▸ **EXTRACTO SELECCIONADO**
......
En “Textos para insomnes” la ciudad vuelve a ser una pulsación oscura con singulares explosiones de luz:
Nuestras flores no nos aroman.
Paseo mis huesos por una ciudad de extremas noches.
No hemos aprendido a hacer constelaciones.
Los caballos clavan sus cascos
en el desecho de los vivos.
Todo lo que uno trata de ser con esto de la escritura no es convertirse en poeta de casa de cultura, o miembro honorario de la asociación de escritores, sino en un ser traspapelado en sus lecturas y en las pocas/torpes páginas que pueda garrapatear a la luz de una lámpara, de un amor perdido o de una resaca. Lo que uno trata es de escribir la metáfora dudosa de la vida a pesar de los contratiempos cotidianos. Y en eso (un suponer) también anda metido hasta el cuello del alma y los nervios Francisco Arévalo. Busca con su escritura poética restituir la metáfora imperceptible del existir a diario en un mundo donde la poesía ha sido postergada, en un medio cultural que prosigue promocionando a excelentes relacionistas públicos disfrazados de poetas. Mientras los verdaderos poetas, donde debemos incluir a Francisco Arévalo, siguen en los intersticios de la noche y el insomnio escribiendo para refutar los discursos de los personeros del Estado y la poética oficialista; escribiendo para oponerse a la fraseología vacua de los politicastros de saldos y oportunidades políticas, para en definitiva terminar al filo de la madruga “contando las vergüenzas de este siglo/con los dedos perdidos en la penumbra”.
......
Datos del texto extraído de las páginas
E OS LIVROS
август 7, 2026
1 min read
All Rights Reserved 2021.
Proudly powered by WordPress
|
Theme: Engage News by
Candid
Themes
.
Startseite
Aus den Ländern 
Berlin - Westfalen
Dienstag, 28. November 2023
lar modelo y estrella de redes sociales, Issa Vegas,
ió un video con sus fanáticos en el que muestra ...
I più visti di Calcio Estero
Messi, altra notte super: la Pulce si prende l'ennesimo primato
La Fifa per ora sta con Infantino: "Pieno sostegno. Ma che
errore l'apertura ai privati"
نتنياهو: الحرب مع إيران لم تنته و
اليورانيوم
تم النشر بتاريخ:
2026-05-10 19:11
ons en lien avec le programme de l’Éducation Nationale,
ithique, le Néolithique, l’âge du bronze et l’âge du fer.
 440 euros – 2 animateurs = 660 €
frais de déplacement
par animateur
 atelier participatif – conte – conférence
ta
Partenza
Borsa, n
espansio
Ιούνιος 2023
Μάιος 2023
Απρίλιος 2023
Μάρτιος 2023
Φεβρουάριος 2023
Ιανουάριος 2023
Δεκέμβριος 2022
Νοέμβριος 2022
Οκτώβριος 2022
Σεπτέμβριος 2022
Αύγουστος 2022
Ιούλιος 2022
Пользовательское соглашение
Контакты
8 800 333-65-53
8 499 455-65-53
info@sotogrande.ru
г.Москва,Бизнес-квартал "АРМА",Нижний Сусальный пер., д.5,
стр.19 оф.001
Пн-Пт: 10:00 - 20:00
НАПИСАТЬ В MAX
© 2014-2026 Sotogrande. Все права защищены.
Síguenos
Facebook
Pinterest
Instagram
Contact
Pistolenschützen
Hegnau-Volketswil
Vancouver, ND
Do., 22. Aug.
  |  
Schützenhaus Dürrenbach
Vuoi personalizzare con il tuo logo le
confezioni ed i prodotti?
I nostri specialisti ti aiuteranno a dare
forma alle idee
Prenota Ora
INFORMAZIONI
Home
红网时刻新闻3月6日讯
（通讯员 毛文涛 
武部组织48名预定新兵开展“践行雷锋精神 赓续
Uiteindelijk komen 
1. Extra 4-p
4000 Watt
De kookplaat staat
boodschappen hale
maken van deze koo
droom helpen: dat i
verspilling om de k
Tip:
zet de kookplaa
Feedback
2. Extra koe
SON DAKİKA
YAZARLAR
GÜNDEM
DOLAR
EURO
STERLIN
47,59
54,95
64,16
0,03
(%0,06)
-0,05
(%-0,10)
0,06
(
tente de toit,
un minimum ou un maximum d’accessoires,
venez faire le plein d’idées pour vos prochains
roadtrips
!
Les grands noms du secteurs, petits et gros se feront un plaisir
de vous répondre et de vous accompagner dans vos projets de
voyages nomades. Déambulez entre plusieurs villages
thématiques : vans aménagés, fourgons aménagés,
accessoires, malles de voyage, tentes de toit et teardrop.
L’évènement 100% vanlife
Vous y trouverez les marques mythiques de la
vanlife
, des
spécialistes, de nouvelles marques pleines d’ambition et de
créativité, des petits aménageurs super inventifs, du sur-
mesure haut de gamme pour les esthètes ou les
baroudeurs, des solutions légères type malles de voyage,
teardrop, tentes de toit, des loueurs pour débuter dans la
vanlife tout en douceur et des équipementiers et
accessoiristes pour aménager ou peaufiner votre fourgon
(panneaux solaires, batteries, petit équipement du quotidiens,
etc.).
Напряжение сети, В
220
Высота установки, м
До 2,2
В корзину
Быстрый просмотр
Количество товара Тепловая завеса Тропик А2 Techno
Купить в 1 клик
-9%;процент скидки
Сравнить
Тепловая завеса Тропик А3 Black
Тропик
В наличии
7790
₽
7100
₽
......
▸ **REQUISITOS DEL EJERCICIO**
Vuelve a escribir el fragmento del extracto que se abre con las palabras que contienen "Paseo mis huesos" y se cierra con "de los vivos.", pero llama "perros" a lo que allí se nombra "caballos".

▸ **RESPUESTA**
Paseo mis huesos por una ciudad de extremas noches.
No hemos aprendido a hacer constelaciones.
Los perros clavan sus cascos
en el desecho de los vivos.